Having become as ingrained as it is, I have had numerous dubious opportunities, at my university and at professional meetings, to attend presentations where exploratory research (which has no reason to be evaluated this way) is subjected to a regression analysis, and where the huge N virtually assures that any nonzero coefficient will be statistically significant.  To no one’s  surprise, the researcher proudly proclaims that a b of 0.03 that is significant at p < .05 “supports Hypothesis x” (and I wish I were making this up, but this is a direct quote from one of these presentations). The “test” that yielded the magic .05 is to test whether the coefficient is different from zero; one of the things that we have known for many decades is that nothing is different from zero.  Lykken (1968) referred to this politely as “ambient correlation noise;” I prefer the late Paul Meehl’s (1990) designation, the “crud factor.”  If one borrows the electrical engineering idea of the signal-to-noise ratio, GASSSPP research results are principally noise, the “discovery” of the crud factor for a particular set of measures.  This is the only supposedly legitimate scholarly discipline I know of where one can literally build a career by explaining nothing.

What is the difference between a regression problem and a multiple-correlation problem?  The answer is, what the authors think they know.  When I learned regression, this was a technique to be applied where existing knowledge suggested that one or more variables were “predicted” by one or more others, and that was the idea to be tested.  It was a next logical step in pursuit of understanding relationships that had been suggested by a number (and often a variety) of prior examinations of variables that seemed to be related to each other, but where we had no idea of what might be “dependent” or “independent” in that set.  Regression has now, somehow, become the way we go about taking a first look at a question.

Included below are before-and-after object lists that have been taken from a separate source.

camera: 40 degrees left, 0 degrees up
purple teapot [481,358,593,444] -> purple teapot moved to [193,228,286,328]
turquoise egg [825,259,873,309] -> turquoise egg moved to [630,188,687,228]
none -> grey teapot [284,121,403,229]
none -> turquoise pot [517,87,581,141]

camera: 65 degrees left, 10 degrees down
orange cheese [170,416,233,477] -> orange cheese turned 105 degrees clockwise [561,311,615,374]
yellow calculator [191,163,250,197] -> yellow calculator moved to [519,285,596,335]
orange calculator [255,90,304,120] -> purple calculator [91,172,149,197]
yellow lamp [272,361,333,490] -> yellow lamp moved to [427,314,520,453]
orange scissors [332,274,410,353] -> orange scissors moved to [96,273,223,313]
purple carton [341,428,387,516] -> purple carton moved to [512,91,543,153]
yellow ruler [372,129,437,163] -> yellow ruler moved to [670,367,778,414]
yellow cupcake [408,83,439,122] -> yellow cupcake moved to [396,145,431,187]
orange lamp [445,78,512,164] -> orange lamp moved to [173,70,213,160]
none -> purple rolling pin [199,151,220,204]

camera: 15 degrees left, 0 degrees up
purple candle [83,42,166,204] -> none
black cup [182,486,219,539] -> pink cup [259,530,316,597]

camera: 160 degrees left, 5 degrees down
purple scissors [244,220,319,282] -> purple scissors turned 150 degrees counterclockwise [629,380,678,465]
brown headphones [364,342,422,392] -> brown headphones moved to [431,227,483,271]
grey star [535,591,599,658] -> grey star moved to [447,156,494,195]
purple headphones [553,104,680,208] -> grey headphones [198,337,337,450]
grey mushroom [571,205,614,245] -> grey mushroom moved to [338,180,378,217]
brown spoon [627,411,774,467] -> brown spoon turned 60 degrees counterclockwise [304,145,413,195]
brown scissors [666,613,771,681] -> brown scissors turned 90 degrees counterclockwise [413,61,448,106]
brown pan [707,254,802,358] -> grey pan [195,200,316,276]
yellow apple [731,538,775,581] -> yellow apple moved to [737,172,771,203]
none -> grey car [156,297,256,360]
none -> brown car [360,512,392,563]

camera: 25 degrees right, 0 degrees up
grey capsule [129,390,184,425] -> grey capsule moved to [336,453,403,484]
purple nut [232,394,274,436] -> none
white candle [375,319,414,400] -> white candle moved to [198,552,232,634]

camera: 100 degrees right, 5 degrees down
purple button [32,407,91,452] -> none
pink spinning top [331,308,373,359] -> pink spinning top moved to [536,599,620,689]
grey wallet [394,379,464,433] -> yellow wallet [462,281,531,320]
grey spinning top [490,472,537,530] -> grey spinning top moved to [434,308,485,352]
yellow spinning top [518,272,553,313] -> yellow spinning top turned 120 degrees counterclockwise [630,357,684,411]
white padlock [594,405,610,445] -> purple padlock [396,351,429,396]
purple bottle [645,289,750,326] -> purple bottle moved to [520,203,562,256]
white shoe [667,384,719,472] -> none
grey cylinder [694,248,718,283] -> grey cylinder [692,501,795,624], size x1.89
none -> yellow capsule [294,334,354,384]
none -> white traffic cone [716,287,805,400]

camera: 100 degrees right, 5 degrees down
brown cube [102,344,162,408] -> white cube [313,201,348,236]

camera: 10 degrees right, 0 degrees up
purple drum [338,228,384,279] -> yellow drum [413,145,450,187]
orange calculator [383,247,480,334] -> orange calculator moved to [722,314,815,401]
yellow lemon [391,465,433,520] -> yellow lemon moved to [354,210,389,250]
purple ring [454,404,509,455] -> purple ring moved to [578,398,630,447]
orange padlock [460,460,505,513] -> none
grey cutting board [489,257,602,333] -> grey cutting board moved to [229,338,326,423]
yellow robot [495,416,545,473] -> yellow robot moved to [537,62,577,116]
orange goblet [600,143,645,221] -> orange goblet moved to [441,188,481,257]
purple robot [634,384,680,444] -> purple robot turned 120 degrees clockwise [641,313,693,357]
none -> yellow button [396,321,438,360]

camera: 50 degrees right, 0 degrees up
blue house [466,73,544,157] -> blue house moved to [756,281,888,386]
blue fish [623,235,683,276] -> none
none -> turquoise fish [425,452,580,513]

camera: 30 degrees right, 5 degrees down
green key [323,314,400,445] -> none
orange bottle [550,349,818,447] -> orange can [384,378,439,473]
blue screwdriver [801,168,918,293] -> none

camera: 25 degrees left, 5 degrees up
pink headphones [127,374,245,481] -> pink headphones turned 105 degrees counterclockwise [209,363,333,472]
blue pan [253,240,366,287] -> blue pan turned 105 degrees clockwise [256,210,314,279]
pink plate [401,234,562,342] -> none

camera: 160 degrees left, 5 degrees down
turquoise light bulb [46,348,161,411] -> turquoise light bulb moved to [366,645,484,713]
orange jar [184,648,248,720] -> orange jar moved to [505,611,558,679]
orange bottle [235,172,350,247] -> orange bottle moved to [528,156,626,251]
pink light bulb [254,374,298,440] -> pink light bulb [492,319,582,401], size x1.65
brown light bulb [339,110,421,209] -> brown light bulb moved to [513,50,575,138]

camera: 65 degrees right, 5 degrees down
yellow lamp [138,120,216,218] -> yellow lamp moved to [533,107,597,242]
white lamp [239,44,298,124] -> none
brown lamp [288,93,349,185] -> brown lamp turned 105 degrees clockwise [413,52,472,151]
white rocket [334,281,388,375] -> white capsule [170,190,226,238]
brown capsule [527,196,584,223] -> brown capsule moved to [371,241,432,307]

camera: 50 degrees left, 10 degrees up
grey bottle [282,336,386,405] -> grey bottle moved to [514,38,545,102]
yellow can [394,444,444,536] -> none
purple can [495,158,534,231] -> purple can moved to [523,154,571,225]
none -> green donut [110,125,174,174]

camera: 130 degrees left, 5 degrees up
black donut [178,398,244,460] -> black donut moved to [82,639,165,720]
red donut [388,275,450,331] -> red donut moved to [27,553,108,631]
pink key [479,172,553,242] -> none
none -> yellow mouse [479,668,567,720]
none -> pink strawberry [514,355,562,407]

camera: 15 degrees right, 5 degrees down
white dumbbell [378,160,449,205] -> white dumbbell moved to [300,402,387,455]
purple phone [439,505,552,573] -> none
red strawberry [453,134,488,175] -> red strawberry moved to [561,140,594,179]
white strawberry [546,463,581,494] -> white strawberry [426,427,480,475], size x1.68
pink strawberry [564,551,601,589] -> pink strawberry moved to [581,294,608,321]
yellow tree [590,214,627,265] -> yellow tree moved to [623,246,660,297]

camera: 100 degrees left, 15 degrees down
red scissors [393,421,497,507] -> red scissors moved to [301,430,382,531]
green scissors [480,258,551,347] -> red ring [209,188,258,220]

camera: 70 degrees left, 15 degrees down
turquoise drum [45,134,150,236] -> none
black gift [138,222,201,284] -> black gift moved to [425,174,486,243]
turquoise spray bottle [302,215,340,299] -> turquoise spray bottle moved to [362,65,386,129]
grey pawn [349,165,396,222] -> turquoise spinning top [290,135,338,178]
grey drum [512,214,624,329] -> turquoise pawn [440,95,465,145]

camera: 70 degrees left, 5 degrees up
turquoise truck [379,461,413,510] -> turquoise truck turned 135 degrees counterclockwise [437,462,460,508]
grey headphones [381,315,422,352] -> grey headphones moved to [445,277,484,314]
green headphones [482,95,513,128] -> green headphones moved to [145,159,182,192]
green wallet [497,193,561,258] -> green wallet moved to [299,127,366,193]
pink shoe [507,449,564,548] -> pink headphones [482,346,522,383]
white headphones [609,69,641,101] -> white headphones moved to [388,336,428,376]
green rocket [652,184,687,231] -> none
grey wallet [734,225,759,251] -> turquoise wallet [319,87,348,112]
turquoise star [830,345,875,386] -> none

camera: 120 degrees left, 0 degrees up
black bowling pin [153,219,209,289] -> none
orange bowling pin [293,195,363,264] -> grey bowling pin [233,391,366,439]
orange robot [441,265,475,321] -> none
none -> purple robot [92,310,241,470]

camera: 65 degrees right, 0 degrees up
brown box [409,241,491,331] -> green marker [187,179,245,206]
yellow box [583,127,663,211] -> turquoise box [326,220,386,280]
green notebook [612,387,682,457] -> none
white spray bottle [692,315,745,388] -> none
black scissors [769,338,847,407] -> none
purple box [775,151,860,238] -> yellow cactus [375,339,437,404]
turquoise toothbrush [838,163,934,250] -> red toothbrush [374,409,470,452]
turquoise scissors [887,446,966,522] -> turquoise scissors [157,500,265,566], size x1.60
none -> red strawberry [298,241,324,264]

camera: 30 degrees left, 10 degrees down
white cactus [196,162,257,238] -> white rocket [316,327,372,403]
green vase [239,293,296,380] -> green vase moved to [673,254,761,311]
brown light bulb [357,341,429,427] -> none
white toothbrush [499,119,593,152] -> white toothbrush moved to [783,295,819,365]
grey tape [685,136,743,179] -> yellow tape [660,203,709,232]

There is no such thing as revelation by regression, and the misuse of regression modeling as is now nearly the standard practice in our literature speaks volumes, but only about what we really don’t know about the interpretation of our results.  I recommend two things if regression is going to be applied to a problem: (1) Run SPSS or SAS and treat every variable as dependent in turn—I predict the results will be humbling.  (2) Along with Starbuck (2006), I think we should be required to specify one model and run it, and our “theory” sinks or swims on the outcome.  The type of “model shopping” routinely published in our top journals is yet another betrayal of the extent to which we really don’t know what we’re doing with regression or science in general.  Of course, researchers will do the model shopping before they publish their “scientifically objective” results, consistent with the kinds of scientific malpractice Bedeian et al. (2010) report, but at least we wouldn’t have to read about all the misfires.

References for this page

Bedeian, Arthur G.; Taylor, Shannon G., and Miller, Alan N. Management science on the credibility bubble: Cardinal sins and various misdemeanors. Academy of Management Learning & Education. 2010 Dec; 9(4):715-725.

Lykken, D. T. (1968). Statistical significance in psychological research. Psychological Bulletin, 70(3), 151-159.

Meehl, P. E. (1990). Why summaries of research on psychological theories are often uninterpretable. Psychological Reports, 66 (Monograph Supplement 1-Vol. 66), 195-244.

Starbuck, W. H. (2006). The production of knowledge: the challenge of social science research. New York: Oxford.